Description of the task =>
Once more, print the records exactly as given.

Exercise data =>
== == ==

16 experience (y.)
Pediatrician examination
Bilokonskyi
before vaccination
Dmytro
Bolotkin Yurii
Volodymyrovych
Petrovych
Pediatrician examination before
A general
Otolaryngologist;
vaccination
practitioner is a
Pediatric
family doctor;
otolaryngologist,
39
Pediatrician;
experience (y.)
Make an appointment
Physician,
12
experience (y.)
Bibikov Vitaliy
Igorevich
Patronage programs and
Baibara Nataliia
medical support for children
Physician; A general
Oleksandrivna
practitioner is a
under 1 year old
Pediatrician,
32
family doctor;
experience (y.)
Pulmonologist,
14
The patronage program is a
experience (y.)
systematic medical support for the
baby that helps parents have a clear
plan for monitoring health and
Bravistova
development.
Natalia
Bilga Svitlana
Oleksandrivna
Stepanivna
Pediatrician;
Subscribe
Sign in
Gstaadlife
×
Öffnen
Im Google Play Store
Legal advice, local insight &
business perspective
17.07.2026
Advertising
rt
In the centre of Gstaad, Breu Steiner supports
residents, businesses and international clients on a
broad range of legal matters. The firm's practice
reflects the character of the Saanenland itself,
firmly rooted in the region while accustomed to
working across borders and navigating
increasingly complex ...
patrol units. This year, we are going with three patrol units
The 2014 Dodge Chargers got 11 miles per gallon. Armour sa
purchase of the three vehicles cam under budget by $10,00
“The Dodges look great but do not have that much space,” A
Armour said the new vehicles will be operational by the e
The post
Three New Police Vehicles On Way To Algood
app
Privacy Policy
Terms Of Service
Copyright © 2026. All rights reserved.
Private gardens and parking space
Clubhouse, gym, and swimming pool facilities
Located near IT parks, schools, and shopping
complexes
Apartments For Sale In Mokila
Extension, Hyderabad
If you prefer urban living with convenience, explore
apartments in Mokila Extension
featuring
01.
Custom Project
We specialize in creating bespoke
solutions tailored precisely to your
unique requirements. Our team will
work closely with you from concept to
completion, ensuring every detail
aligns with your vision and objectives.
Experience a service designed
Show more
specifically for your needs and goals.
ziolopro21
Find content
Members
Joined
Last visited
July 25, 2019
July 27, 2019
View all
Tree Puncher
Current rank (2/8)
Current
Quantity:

== == ==

Result below =>
16 experience (y.)
Pediatrician examination
Bilokonskyi
before vaccination
Dmytro
Bolotkin Yurii
Volodymyrovych
Petrovych
Pediatrician examination before
A general
Otolaryngologist;
vaccination
practitioner is a
Pediatric
family doctor;
otolaryngologist,
39
Pediatrician;
experience (y.)
Make an appointment
Physician,
12
experience (y.)
Bibikov Vitaliy
Igorevich
Patronage programs and
Baibara Nataliia
medical support for children
Physician; A general
Oleksandrivna
practitioner is a
under 1 year old
Pediatrician,
32
family doctor;
experience (y.)
Pulmonologist,
14
The patronage program is a
experience (y.)
systematic medical support for the
baby that helps parents have a clear
plan for monitoring health and
Bravistova
development.
Natalia
Bilga Svitlana
Oleksandrivna
Stepanivna
Pediatrician;
Subscribe
Sign in
Gstaadlife
×
Öffnen
Im Google Play Store
Legal advice, local insight &
business perspective
17.07.2026
Advertising
rt
In the centre of Gstaad, Breu Steiner supports
residents, businesses and international clients on a
broad range of legal matters. The firm's practice
reflects the character of the Saanenland itself,
firmly rooted in the region while accustomed to
working across borders and navigating
increasingly complex ...
patrol units. This year, we are going with three patrol units
The 2014 Dodge Chargers got 11 miles per gallon. Armour sa
purchase of the three vehicles cam under budget by $10,00
“The Dodges look great but do not have that much space,” A
Armour said the new vehicles will be operational by the e
The post
Three New Police Vehicles On Way To Algood
app
Privacy Policy
Terms Of Service
Copyright © 2026. All rights reserved.
Private gardens and parking space
Clubhouse, gym, and swimming pool facilities
Located near IT parks, schools, and shopping
complexes
Apartments For Sale In Mokila
Extension, Hyderabad
If you prefer urban living with convenience, explore
apartments in Mokila Extension
featuring
01.
Custom Project
We specialize in creating bespoke
solutions tailored precisely to your
unique requirements. Our team will
work closely with you from concept to
completion, ensuring every detail
aligns with your vision and objectives.
Experience a service designed
Show more
specifically for your needs and goals.
ziolopro21
Find content
Members
Joined
Last visited
July 25, 2019
July 27, 2019
View all
Tree Puncher
Current rank (2/8)
Current
Quantity:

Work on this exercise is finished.